Giriş Tarihi: 14.09.2018
15:10
Güncelleme Tarihi: 14.09.2018
15:17
"ÖĞRENCİ ALIMIYLA İLGİLİ SINAV SİSTEMİ VAR"
Çaycı, dönemin entelektüel kesiminin bu medreselerde yetiştiğini, devlet ve bilim adamlarının bu kurumlarda eğitim gördüğünü belirterek, şunları kaydetti:
"Öğrenci alımıyla ilgili sınav sistemi var. Ayrıntısı yok ama öğrencilerin seçilerek alındığını biliyoruz. Kriter açık değil, başarılı öğrenciler alınıyor. Geniş manada öğrenci, zekası ve kişisel kabiliyetleri doğrultusunda değerlendiriliyor. Bunlar vakfiyelerde zikrediliyor. Hocalardan oluşan bir jurinin önünde sınavdan geçen öğrenci ona göre kuruma yerleştiriliyor."
Çaycı, Selçuklu medreselerinin nadide örneklerinin; Konya, Erzurum, Amasya, Kayseri, Sivas, Tokat, Nevşehir, Aksaray, Afyonkarahisar ve Isparta'da görüldüğünü aktardı.
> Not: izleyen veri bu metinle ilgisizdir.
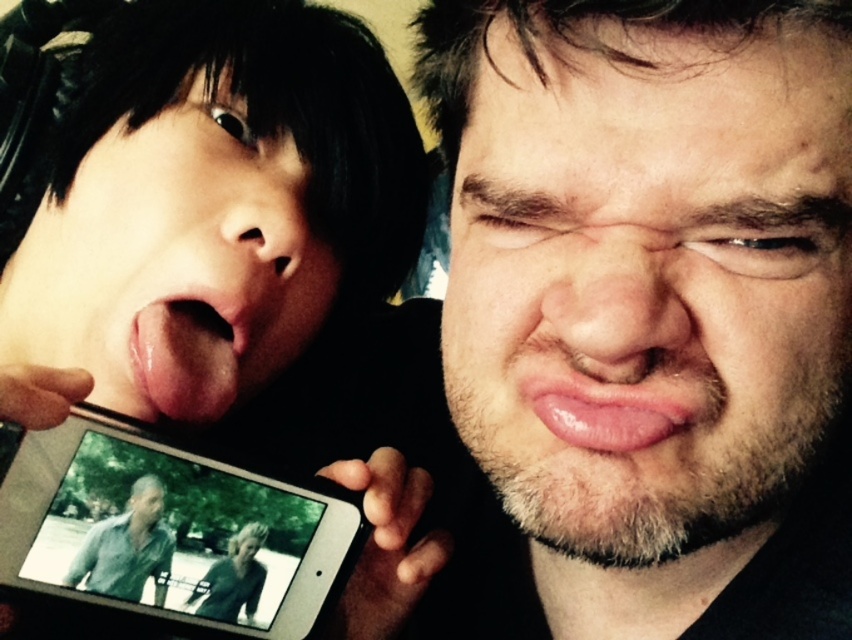
Is point (292, 637) farther from camera compared to point (668, 384)?

Yes, it is behind point (668, 384).

Is point (315, 481) closer to camera compared to point (684, 413)?

That is False.

Is point (113, 604) less distant than point (654, 413)?

That is False.

This screenshot has width=852, height=640. In order to click on silver metallic phone at center in this screenshot , I will do `click(170, 529)`.

Does beige facial hair at center appear on the right side of matte black phone at upper left?

Yes, beige facial hair at center is to the right of matte black phone at upper left.

Is point (766, 212) positioned in front of point (249, 102)?

Yes, it is.

In the scene shown: Who is more distant from viewer, (494, 307) or (135, 67)?

Point (135, 67)

This screenshot has height=640, width=852. Find the location of `beige facial hair at center`. beige facial hair at center is located at coordinates (649, 275).

You are a GUI agent. You are given a task and a screenshot of the screen. Output one action in this format:
    pyautogui.click(x=<x>, y=<y>)
    Task: Click on the matte black phone at upper left
    Image resolution: width=852 pixels, height=640 pixels.
    Given the screenshot: What is the action you would take?
    pyautogui.click(x=239, y=259)

Is point (165, 216) closer to camera compared to point (286, 330)?

Yes, it is in front of point (286, 330).

At what (x,y) coordinates should I click in order to perform the action: click on matte black phone at upper left. Please return your answer as a coordinate pair (x, y). The image size is (852, 640). Looking at the image, I should click on (239, 259).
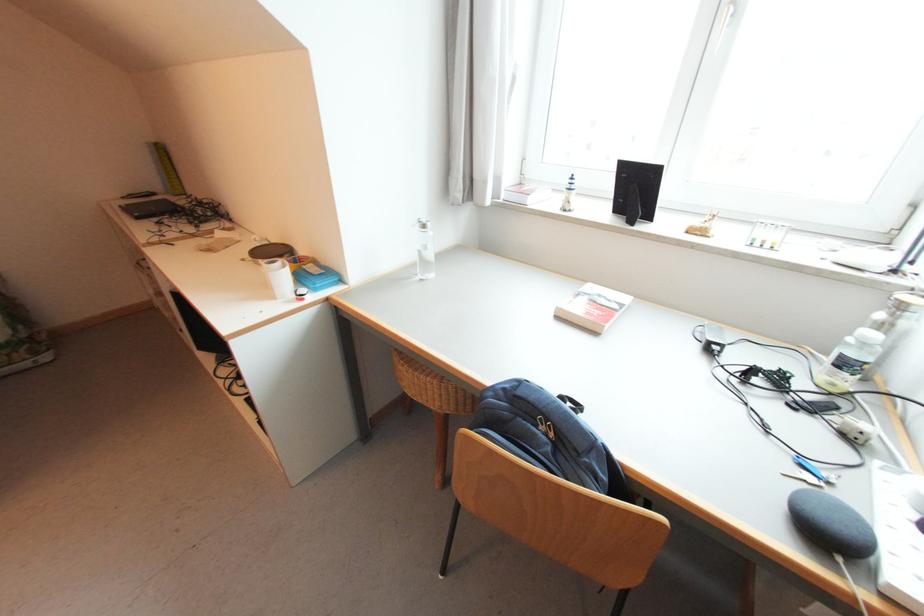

MİNARESİYLE GÖRENLERİ BÜYÜLÜYOR
Konya'da taç kapısı, çini süslemeleri, geometrik desenli ahşap ve taş işlemeleriyle yerli ve yabancı turistlerin ilgisini çeken İnce Minareli Medrese, Alaaddin Tepesi'nin batısında yer alıyor.
Selçuklu Sultanı 2. İzzeddin Keykavus döneminde Vezir Sahip Ata Fahreddin Ali tarafından 1264'te hadis ilmi öğretilmek üzere yaptırılan medrese, adını minaresinin estetik özelliğinden alıyor.
Darü-l Hadis derslerinin verildiği medresenin taç kapısı, Selçuklu devri taş işçiliğinin en güzel örneği olarak biliniyor. Bitkisel ve geometrik motiflerle süslü, kubbe kasnağında kufi yazı ile "El Mülkü Lillah", "Ayet'el Kürsi" yazıyor. Yapıya adını veren minarenin kaide kısmı muntazam kesme taş kaplamalı beden kısmı ise tamamen tuğla örgülü.